The cells you transfected last time were fed yesterday and are ready for you to wash and visualize today. The washing will be done in the cell culture facility using sterile technique but the cells will be treated with Ca2+-mobilization agents and then visualized in the main teaching lab.
In the cell culture facility
- Prepare the sterile hood in the cell culture facility as you are now accustomed to doing.
- Inspect your cells at the inverted microscopes, looking at the color of the media, the cell's density and distribution, etc.
- Aspirate the media from the wells, taking care not to touch the cells themselves with the tip of the aspirator.

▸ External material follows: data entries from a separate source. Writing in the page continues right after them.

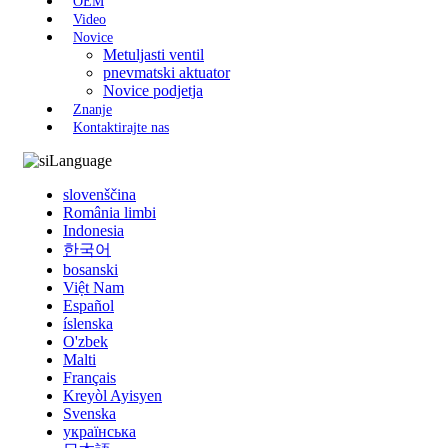
OEM
Video
Novice
Metuljasti ventil
pnevmatski aktuator
Novice podjetja
Znanje
Kontaktirajte nas
Language
slovenščina
România limbi
Indonesia
한국어
bosanski
Việt Nam
Español
íslenska
O'zbek
Malti
Français
Kreyòl Ayisyen
Svenska
українська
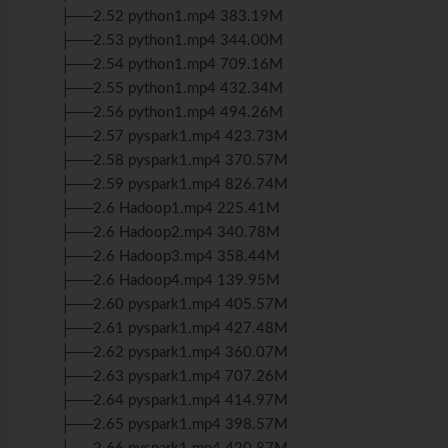
├──2.52 python1.mp4 383.19M
├──2.53 python1.mp4 344.00M
├──2.54 python1.mp4 709.16M
├──2.55 python1.mp4 432.34M
├──2.56 python1.mp4 494.26M
├──2.57 pyspark1.mp4 423.73M
├──2.58 pyspark1.mp4 370.57M
├──2.59 pyspark1.mp4 826.74M
├──2.6 Hadoop1.mp4 225.41M
├──2.6 Hadoop2.mp4 340.78M
├──2.6 Hadoop3.mp4 358.44M
├──2.6 Hadoop4.mp4 139.95M
├──2.60 pyspark1.mp4 405.57M
├──2.61 pyspark1.mp4 427.48M
├──2.62 pyspark1.mp4 360.07M
├──2.63 pyspark1.mp4 707.26M
├──2.64 pyspark1.mp4 414.97M
├──2.65 pyspark1.mp4 398.57M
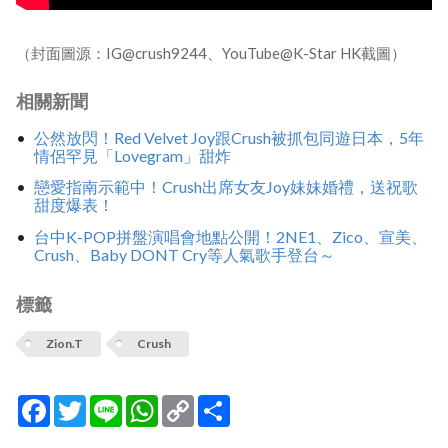
（封面圖源：IG@crush9244、YouTube@K-Star HK截圖）
相關新聞
公然放閃！Red Velvet Joy跟Crush被抓包同遊日本，5年
情侶罕見「Lovegram」甜炸
戀愛指南示範中！Crush出席女友Joy妹妹婚禮，送祝歌
甜度爆表！
台中K-POP拼盤演唱會地點公開！2NE1、Zico、宣美、
Crush、Baby DONT Cry等人氣歌手登台～
標籤
Zion.T
Crush
Facebook
Twitter
Line
WhatsApp
Copy
分
Link
享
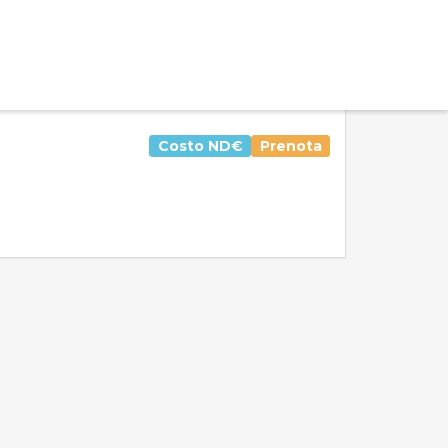
Costo
ND€
Prenota
Valutazione media:
Voti totali:
9.0
1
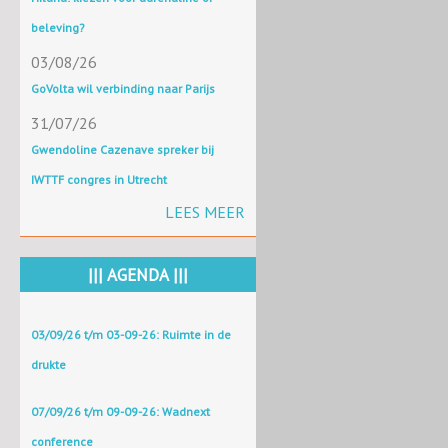
beleving?
03/08/26
GoVolta wil verbinding naar Parijs
31/07/26
Gwendoline Cazenave spreker bij
IWTTF congres in Utrecht
LEES MEER
||| AGENDA |||
03/09/26 t/m 03-09-26: Ruimte in de
drukte
07/09/26 t/m 09-09-26: Wadnext
conference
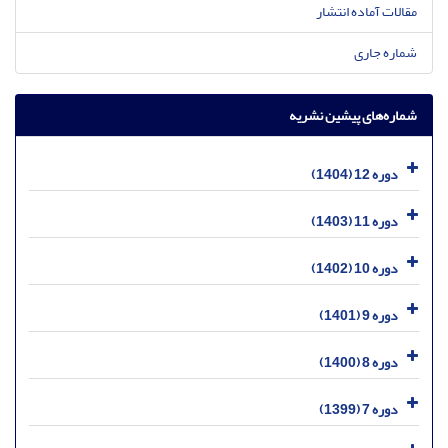
مقالات آماده انتشار
شماره جاری
شماره‌های پیشین نشریه
دوره 12 (1404)
دوره 11 (1403)
دوره 10 (1402)
دوره 9 (1401)
دوره 8 (1400)
دوره 7 (1399)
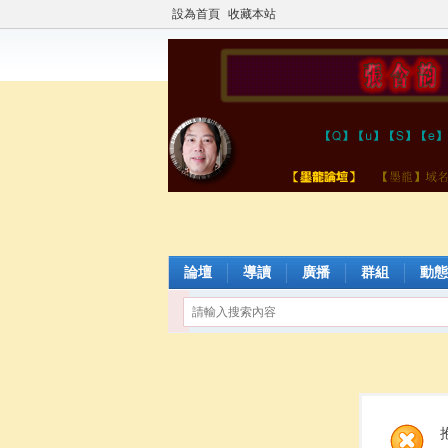
設為首頁
收藏本站
論壇
導讀
廣播
群組
動態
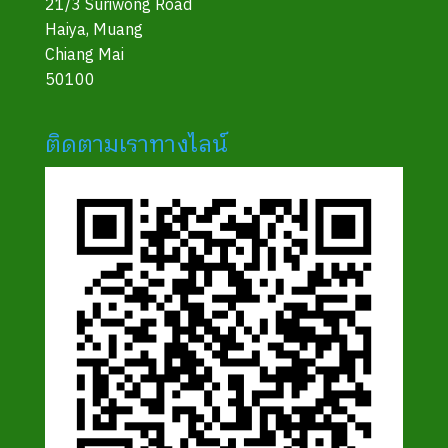
21/3 Suriwong Road
Haiya, Muang
Chiang Mai
50100
ติดตามเราทางไลน์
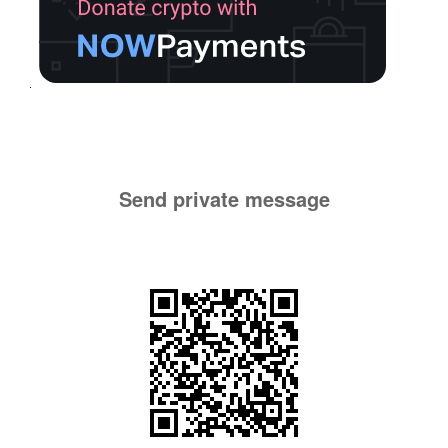
Send private message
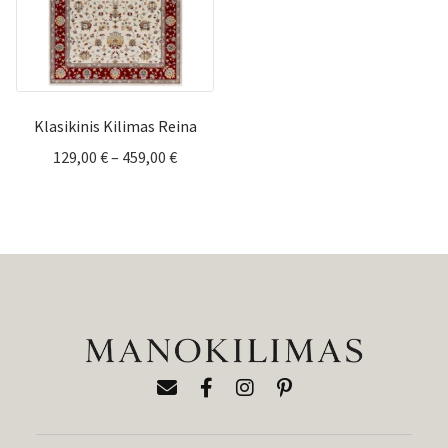
Klasikinis Kilimas Reina
Price
129,00
€
–
459,00
€
range:
129,00 €
through
459,00 €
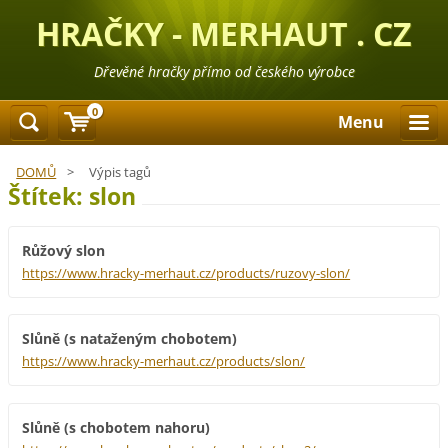
HRAČKY - MERHAUT . CZ
Dřevěné hračky přímo od českého výrobce
0
Menu
DOMŮ
>
Výpis tagů
Štítek: slon
Růžový slon
https://www.hracky-merhaut.cz/products/ruzovy-slon/
Slůně (s nataženým chobotem)
https://www.hracky-merhaut.cz/products/slon/
Slůně (s chobotem nahoru)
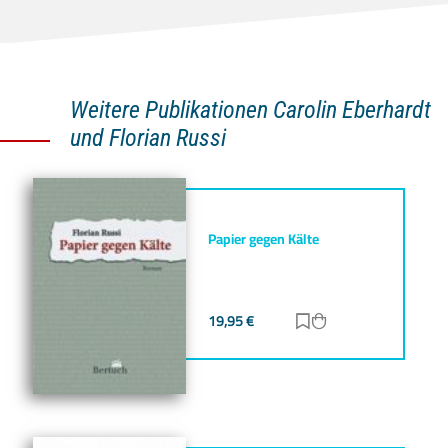
Weitere Publikationen Carolin Eberhardt
und Florian Russi
Papier gegen Kälte
19,95
€
Zur Merkliste hinz
Zum Warenkorb h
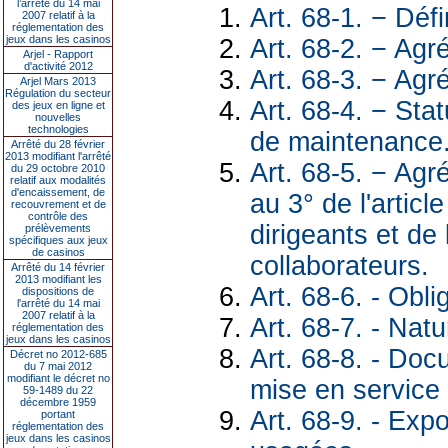
l’arrêté du 14 mai
Art. 68-1. − Défi
2007 relatif à la
réglementation des
jeux dans les casinos
Art. 68-2. − Agr
Arjel - Rapport
d'activité 2012
Art. 68-3. − Ag
Arjel Mars 2013
Régulation du secteur
Art. 68-4. − Sta
des jeux en ligne et
nouvelles
technologies
de maintenance
Arrêté du 28 février
2013 modifiant l'arrêté
Art. 68-5. − Ag
du 29 octobre 2010
relatif aux modalités
d'encaissement, de
au 3° de l'articl
recouvrement et de
contrôle des
dirigeants et de 
prélèvements
spécifiques aux jeux
de casinos
collaborateurs.
Arrêté du 14 février
2013 modifiant les
Art. 68-6. - Obl
dispositions de
l'arrêté du 14 mai
2007 relatif à la
Art. 68-7. - Nat
réglementation des
jeux dans les casinos
Art. 68-8. - Doc
Décret no 2012-685
du 7 mai 2012
modifiant le décret no
mise en service
59-1489 du 22
décembre 1959
Art. 68-9. - Exp
portant
réglementation des
jeux dans les casinos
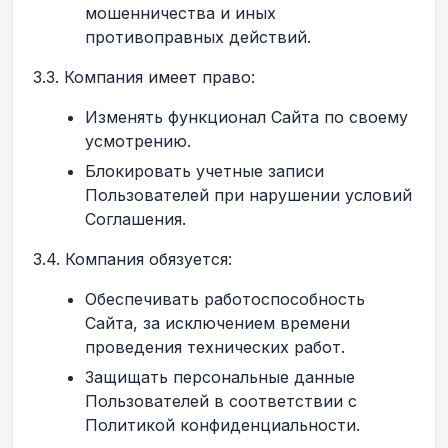
мошенничества и иных
противоправных действий.
3.3. Компания имеет право:
Изменять функционал Сайта по своему
усмотрению.
Блокировать учетные записи
Пользователей при нарушении условий
Соглашения.
3.4. Компания обязуется:
Обеспечивать работоспособность
Сайта, за исключением времени
проведения технических работ.
Защищать персональные данные
Пользователей в соответствии с
Политикой конфиденциальности.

- Wash the cells by adding ~0.5 ml of PBS to each well and then aspirating the liquid.
- Fill each well with exactly 500 ul of OptiMEM, measured with your P1000, to each well.
- Clean and close down the sterile hood and move, with your cells, into the main teaching lab.
In the main lab
- At your bench add the calcium-mobilizing agents you have chosen to the wells. Recall that the well closest to the slide's label was not transfected and so should remain untreated. You and your partner should also choose one transfected well to leave untreated.
- Once the cells have been treated, remove the liquid with your P1000, taking care not to touch the cells themselves with your pipet tip. Discard the liquid into a conical tube for disposal.
- Use the "key" that is available to slide the wells off the slide itself, carefully peeling the plastic wells off and covering the cells with a long coverslip to keep them from drying.
- Examine the cells under the fluorescent microscope, first finding the cells in the white light and then examining them under the fluorescent ("FITC") light. You will have to turn off the white light or cover the source with a box-top to see the fluorescent signal. You may also want to turn off the room lights and work with only the task light on.
- Some comparisons you will want to make (and record your observations in words in your notebook and/or with digital photos) include:
- how do the mock transfected cells compare with the transfected but untreated cells
- how do the treatments affect fluorescence
- how do clumps of cells vs spread cells compare
- how homogeneous is each sample
- what magnification gives you the most and most reliable information
Before you leave lab today, please upload at least one image to the discussion page associated with today's lab. Include a description of the image, written as though you are submitting a figure for a journal article. Specifically, you should include a title for the image (often the conclusion you would like the reader to draw) and some information about the image for readers who know nothing about the experiment you've performed (cell type, magnification, intent of the experiment, conclusion you can draw). Be sure to include your names or team color as well.
For next time
- Print out the image and description that you uploaded to the wiki.
- Look through the list of journal articles that are collected for the final day of this module. You will be presenting one of these articles to the class, so begin to review both the guidelines for oral presentations and the list of possible articles for presentation. If there is one you like, please sign-up for the article by putting your (initials/lab section/team color) next to the article on the list. You may present an article that is not on the list, but please email NK with your idea first.
- Revise your first draft of your module 1 essay. It is due in one week.